CSVFiles.jl icon indicating copy to clipboard operation
CSVFiles.jl copied to clipboard

Problem with nastring for non-numeric columns

Open bkamins opened this issue 7 years ago • 4 comments

Because the default nastring is NA there is a following problem:

  1. take a data structure that has e.g. String column with missing data in it;
  2. save it to disk using default parameters; missings get converted to NA on disk
  3. load it back and you have "NA" string where you earlier had missings

The same problem occurs with e.g. Char data.

While NA is a sensible default for numeric columns it is a bit confusing for non-numeric columns (and actually can lead to wrong results as it is fully possible to have NA string in data).

I think that it would be best to have an empty string for missings in non-numeric data.

bkamins avatar Sep 10 '18 07:09 bkamins

I think that it would be best to have an empty string for missings in non-numeric data.
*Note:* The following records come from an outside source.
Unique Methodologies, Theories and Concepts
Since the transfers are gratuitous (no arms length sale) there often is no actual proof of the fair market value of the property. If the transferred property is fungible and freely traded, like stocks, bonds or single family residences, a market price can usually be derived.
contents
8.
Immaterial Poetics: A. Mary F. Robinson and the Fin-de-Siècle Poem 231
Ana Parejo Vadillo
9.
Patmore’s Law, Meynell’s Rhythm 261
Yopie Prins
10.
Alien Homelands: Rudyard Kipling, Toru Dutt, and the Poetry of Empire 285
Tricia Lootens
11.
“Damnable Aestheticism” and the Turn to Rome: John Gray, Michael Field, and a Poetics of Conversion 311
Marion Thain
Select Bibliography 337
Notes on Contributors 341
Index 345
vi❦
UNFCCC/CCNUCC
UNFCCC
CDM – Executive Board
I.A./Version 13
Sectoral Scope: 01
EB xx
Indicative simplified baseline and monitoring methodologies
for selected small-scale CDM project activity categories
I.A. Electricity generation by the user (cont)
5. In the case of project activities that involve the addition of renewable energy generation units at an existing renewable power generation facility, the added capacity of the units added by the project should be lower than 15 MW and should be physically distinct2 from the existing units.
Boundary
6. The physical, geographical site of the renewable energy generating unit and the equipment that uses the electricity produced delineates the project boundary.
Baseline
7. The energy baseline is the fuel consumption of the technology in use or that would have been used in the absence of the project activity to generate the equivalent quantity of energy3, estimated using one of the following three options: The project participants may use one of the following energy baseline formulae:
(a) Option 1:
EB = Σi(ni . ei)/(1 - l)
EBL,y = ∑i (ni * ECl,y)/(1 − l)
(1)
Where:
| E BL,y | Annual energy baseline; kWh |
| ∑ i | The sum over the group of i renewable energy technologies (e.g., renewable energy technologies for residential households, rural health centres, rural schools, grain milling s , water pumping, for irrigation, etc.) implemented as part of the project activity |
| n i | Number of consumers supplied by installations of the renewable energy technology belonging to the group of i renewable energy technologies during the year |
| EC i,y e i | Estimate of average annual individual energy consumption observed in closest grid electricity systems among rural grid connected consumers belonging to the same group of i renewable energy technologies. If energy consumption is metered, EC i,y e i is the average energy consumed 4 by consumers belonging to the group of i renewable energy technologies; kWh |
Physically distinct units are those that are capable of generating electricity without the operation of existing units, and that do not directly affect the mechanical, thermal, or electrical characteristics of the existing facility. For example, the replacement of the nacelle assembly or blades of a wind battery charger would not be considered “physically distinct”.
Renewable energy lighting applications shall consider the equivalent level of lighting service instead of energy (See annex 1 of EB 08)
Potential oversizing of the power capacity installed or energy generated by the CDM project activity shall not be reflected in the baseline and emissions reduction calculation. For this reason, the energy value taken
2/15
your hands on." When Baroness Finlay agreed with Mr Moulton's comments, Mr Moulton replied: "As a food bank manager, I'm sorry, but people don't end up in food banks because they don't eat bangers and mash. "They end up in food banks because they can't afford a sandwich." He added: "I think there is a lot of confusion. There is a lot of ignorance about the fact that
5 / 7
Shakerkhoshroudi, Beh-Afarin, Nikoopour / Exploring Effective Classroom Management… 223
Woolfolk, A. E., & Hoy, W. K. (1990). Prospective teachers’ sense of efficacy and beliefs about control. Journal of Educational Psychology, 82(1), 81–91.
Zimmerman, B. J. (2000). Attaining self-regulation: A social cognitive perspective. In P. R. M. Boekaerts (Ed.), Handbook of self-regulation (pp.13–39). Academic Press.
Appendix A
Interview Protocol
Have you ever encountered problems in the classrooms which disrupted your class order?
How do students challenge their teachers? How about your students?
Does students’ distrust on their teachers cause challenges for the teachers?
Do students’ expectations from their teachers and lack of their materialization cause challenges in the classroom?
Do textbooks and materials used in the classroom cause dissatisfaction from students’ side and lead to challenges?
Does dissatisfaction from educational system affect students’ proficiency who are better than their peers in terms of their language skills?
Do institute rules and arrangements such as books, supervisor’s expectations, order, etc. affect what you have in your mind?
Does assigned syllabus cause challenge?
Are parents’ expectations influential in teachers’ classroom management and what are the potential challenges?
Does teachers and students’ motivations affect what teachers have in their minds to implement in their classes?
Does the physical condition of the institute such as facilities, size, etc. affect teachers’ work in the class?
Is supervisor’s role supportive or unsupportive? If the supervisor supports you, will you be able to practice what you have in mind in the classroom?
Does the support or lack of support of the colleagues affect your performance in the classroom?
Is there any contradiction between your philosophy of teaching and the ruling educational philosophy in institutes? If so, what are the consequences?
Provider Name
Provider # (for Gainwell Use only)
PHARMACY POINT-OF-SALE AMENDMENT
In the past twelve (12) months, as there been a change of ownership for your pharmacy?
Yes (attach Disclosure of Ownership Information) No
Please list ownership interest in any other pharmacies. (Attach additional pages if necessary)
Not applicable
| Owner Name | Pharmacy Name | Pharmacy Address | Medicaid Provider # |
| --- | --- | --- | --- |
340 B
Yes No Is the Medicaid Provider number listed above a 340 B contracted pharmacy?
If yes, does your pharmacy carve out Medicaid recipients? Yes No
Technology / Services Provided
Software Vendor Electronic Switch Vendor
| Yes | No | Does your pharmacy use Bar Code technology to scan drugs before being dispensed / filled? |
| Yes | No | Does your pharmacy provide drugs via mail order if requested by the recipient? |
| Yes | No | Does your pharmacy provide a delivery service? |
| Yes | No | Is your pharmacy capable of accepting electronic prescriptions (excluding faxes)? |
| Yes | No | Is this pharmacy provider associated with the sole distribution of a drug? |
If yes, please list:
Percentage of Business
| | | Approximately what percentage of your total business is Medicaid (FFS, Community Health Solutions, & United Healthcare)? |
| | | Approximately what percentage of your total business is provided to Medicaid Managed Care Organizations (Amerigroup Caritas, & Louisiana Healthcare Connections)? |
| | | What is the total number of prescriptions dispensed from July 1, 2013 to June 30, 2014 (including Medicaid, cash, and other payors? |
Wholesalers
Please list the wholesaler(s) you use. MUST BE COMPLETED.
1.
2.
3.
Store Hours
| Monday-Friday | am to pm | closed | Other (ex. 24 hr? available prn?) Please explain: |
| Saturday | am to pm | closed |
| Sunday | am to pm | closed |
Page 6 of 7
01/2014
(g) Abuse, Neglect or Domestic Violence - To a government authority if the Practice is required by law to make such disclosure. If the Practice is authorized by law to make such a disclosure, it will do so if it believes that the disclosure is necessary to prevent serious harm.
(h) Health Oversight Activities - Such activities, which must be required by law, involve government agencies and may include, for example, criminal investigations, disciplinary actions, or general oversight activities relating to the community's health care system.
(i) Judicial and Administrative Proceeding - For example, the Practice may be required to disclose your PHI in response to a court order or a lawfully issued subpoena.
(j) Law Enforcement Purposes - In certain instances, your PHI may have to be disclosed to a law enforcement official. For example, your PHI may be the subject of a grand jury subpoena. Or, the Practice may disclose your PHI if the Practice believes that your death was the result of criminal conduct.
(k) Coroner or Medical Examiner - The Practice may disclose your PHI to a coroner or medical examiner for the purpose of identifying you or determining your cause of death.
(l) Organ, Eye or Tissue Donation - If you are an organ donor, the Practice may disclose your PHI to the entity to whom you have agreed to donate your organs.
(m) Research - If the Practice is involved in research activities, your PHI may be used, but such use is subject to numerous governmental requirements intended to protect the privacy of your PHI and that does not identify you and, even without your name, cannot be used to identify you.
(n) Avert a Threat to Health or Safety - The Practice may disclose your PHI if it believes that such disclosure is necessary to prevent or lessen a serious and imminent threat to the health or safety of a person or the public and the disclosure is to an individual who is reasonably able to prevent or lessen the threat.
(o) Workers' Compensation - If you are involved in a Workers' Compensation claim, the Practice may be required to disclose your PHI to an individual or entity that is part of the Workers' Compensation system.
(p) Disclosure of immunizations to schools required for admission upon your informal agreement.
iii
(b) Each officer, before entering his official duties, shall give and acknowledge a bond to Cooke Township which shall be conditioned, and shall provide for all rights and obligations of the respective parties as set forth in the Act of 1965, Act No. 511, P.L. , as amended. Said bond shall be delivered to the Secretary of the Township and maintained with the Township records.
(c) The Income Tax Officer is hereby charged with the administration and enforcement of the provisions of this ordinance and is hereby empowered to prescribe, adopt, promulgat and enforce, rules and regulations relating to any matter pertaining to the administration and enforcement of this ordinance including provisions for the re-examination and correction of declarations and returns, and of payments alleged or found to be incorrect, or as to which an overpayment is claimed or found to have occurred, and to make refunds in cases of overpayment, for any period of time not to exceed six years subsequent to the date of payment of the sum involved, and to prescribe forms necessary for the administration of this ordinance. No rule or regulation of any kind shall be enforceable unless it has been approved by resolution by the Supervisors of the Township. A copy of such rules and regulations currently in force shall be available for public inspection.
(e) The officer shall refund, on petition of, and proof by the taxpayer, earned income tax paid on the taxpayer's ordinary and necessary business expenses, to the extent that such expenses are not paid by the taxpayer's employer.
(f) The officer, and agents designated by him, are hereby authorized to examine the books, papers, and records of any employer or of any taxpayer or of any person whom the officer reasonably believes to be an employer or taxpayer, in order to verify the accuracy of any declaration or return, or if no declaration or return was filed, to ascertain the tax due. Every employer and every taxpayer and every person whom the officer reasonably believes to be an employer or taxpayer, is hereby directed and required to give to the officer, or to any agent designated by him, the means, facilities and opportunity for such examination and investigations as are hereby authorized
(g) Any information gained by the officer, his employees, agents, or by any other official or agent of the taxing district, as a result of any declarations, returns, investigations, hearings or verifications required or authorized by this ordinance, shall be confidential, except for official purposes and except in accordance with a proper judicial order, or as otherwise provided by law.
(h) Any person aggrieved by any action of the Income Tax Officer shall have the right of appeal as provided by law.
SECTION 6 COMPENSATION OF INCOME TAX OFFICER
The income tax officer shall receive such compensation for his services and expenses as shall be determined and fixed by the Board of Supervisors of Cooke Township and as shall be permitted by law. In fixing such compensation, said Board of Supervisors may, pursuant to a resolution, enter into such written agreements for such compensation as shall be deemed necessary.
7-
That would be for writing files, right? Do you think we need to also change something about reading?

davidanthoff avatar Sep 10 '18 20:09 davidanthoff

Frankly - for reading I would never create a missing when reading a String but leave as is and let the user decide what to do. It is perfectly possible that "NA" sting means something and is present if a CSV file. E.g. in Polish this is a valid word.

A second best solution would be to treat empty string as missing (although I can imagine situations where "" might mean something, e.g. it is perfectly valid to have the following vector in Julia ["", missing], but at least it is not that problematic).

However, I realize that all this is breaking so please decide what you think is best in the context of whole queryverse.

bkamins avatar Sep 10 '18 20:09 bkamins

Well, now is the time to break things! I haven't released the julia 1.0 version officially, and I'm willing to break things with that transition, and then hopefully not again for a long time (until we see julia 2.0).

I think my own instinct would be to only return NA in the following situation: a column is string, and uses quotation marks throughout, and then has some rows where NA appears without quotes. For the other cases, I agree with you: if NA appears inside quotes, I think there can be no question that it should just be read as "NA", and if a column generally doesn't use quotes, then it probably also is better to return it as the "NA" string...

All of the reading logic is actually handled in TextParse.jl, so I'll have to figure out what the default there are...

davidanthoff avatar Sep 10 '18 21:09 davidanthoff

Good point - if all is quoted and only NA is unquoted this a clear way do distinguish it. This is what write.csv in R does (although then read.csv reads back both of them as missing 😄).

bkamins avatar Sep 10 '18 21:09 bkamins